* **Task description**
Please write out every line in the items below, keeping each one word for word.

* **Given data**
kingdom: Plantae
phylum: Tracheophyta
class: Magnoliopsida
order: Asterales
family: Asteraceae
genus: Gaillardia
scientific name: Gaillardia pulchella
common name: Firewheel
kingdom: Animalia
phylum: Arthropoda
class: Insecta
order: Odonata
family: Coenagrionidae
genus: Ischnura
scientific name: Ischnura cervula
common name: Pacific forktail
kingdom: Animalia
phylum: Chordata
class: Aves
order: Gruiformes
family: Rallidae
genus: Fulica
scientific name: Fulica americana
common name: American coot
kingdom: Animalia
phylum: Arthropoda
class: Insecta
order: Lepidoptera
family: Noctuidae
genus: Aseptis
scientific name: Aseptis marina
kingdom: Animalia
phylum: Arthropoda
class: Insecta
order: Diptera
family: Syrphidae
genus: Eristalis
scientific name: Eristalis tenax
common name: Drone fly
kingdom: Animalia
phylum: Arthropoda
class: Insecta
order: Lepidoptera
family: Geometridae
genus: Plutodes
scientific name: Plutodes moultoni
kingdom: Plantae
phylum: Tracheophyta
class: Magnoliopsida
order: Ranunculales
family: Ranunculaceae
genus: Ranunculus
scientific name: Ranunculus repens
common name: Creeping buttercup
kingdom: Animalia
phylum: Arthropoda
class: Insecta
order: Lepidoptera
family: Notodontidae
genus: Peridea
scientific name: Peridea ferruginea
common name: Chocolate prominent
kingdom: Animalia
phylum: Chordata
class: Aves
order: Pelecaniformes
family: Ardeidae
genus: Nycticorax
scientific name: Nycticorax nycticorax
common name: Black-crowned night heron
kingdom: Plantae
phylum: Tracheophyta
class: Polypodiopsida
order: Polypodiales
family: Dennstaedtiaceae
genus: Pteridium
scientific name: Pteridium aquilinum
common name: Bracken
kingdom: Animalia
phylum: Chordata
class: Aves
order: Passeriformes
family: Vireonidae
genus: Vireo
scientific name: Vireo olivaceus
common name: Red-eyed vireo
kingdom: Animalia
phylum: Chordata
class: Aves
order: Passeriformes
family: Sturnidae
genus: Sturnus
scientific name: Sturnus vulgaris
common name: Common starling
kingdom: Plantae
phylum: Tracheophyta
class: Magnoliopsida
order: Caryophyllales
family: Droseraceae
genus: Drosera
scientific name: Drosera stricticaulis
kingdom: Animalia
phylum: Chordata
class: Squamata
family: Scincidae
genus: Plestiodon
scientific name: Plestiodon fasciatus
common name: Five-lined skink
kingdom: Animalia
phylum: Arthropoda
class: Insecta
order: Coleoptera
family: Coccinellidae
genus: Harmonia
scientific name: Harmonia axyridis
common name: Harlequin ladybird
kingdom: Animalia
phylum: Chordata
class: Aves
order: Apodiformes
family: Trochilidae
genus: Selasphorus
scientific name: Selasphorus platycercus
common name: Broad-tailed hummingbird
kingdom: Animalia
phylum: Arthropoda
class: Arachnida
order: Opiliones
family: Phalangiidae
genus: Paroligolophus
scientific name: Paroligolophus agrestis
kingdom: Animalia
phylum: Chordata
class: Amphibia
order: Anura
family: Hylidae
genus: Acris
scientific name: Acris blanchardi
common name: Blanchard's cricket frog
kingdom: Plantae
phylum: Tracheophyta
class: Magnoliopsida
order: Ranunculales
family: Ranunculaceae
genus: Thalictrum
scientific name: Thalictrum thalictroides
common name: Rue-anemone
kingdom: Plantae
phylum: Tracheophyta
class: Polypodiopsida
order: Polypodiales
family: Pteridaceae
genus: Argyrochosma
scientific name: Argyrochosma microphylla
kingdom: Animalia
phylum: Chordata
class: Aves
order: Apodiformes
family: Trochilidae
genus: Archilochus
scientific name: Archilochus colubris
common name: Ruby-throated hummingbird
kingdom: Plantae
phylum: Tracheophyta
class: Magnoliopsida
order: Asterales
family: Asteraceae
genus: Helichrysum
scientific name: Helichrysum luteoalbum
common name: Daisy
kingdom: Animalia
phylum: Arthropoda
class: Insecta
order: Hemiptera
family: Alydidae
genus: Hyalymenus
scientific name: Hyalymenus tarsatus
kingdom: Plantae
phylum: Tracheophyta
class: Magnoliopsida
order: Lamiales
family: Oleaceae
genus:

* **The result**
kingdom: Plantae
phylum: Tracheophyta
class: Magnoliopsida
order: Asterales
family: Asteraceae
genus: Gaillardia
scientific name: Gaillardia pulchella
common name: Firewheel
kingdom: Animalia
phylum: Arthropoda
class: Insecta
order: Odonata
family: Coenagrionidae
genus: Ischnura
scientific name: Ischnura cervula
common name: Pacific forktail
kingdom: Animalia
phylum: Chordata
class: Aves
order: Gruiformes
family: Rallidae
genus: Fulica
scientific name: Fulica americana
common name: American coot
kingdom: Animalia
phylum: Arthropoda
class: Insecta
order: Lepidoptera
family: Noctuidae
genus: Aseptis
scientific name: Aseptis marina
kingdom: Animalia
phylum: Arthropoda
class: Insecta
order: Diptera
family: Syrphidae
genus: Eristalis
scientific name: Eristalis tenax
common name: Drone fly
kingdom: Animalia
phylum: Arthropoda
class: Insecta
order: Lepidoptera
family: Geometridae
genus: Plutodes
scientific name: Plutodes moultoni
kingdom: Plantae
phylum: Tracheophyta
class: Magnoliopsida
order: Ranunculales
family: Ranunculaceae
genus: Ranunculus
scientific name: Ranunculus repens
common name: Creeping buttercup
kingdom: Animalia
phylum: Arthropoda
class: Insecta
order: Lepidoptera
family: Notodontidae
genus: Peridea
scientific name: Peridea ferruginea
common name: Chocolate prominent
kingdom: Animalia
phylum: Chordata
class: Aves
order: Pelecaniformes
family: Ardeidae
genus: Nycticorax
scientific name: Nycticorax nycticorax
common name: Black-crowned night heron
kingdom: Plantae
phylum: Tracheophyta
class: Polypodiopsida
order: Polypodiales
family: Dennstaedtiaceae
genus: Pteridium
scientific name: Pteridium aquilinum
common name: Bracken
kingdom: Animalia
phylum: Chordata
class: Aves
order: Passeriformes
family: Vireonidae
genus: Vireo
scientific name: Vireo olivaceus
common name: Red-eyed vireo
kingdom: Animalia
phylum: Chordata
class: Aves
order: Passeriformes
family: Sturnidae
genus: Sturnus
scientific name: Sturnus vulgaris
common name: Common starling
kingdom: Plantae
phylum: Tracheophyta
class: Magnoliopsida
order: Caryophyllales
family: Droseraceae
genus: Drosera
scientific name: Drosera stricticaulis
kingdom: Animalia
phylum: Chordata
class: Squamata
family: Scincidae
genus: Plestiodon
scientific name: Plestiodon fasciatus
common name: Five-lined skink
kingdom: Animalia
phylum: Arthropoda
class: Insecta
order: Coleoptera
family: Coccinellidae
genus: Harmonia
scientific name: Harmonia axyridis
common name: Harlequin ladybird
kingdom: Animalia
phylum: Chordata
class: Aves
order: Apodiformes
family: Trochilidae
genus: Selasphorus
scientific name: Selasphorus platycercus
common name: Broad-tailed hummingbird
kingdom: Animalia
phylum: Arthropoda
class: Arachnida
order: Opiliones
family: Phalangiidae
genus: Paroligolophus
scientific name: Paroligolophus agrestis
kingdom: Animalia
phylum: Chordata
class: Amphibia
order: Anura
family: Hylidae
genus: Acris
scientific name: Acris blanchardi
common name: Blanchard's cricket frog
kingdom: Plantae
phylum: Tracheophyta
class: Magnoliopsida
order: Ranunculales
family: Ranunculaceae
genus: Thalictrum
scientific name: Thalictrum thalictroides
common name: Rue-anemone
kingdom: Plantae
phylum: Tracheophyta
class: Polypodiopsida
order: Polypodiales
family: Pteridaceae
genus: Argyrochosma
scientific name: Argyrochosma microphylla
kingdom: Animalia
phylum: Chordata
class: Aves
order: Apodiformes
family: Trochilidae
genus: Archilochus
scientific name: Archilochus colubris
common name: Ruby-throated hummingbird
kingdom: Plantae
phylum: Tracheophyta
class: Magnoliopsida
order: Asterales
family: Asteraceae
genus: Helichrysum
scientific name: Helichrysum luteoalbum
common name: Daisy
kingdom: Animalia
phylum: Arthropoda
class: Insecta
order: Hemiptera
family: Alydidae
genus: Hyalymenus
scientific name: Hyalymenus tarsatus
kingdom: Plantae
phylum: Tracheophyta
class: Magnoliopsida
order: Lamiales
family: Oleaceae
genus:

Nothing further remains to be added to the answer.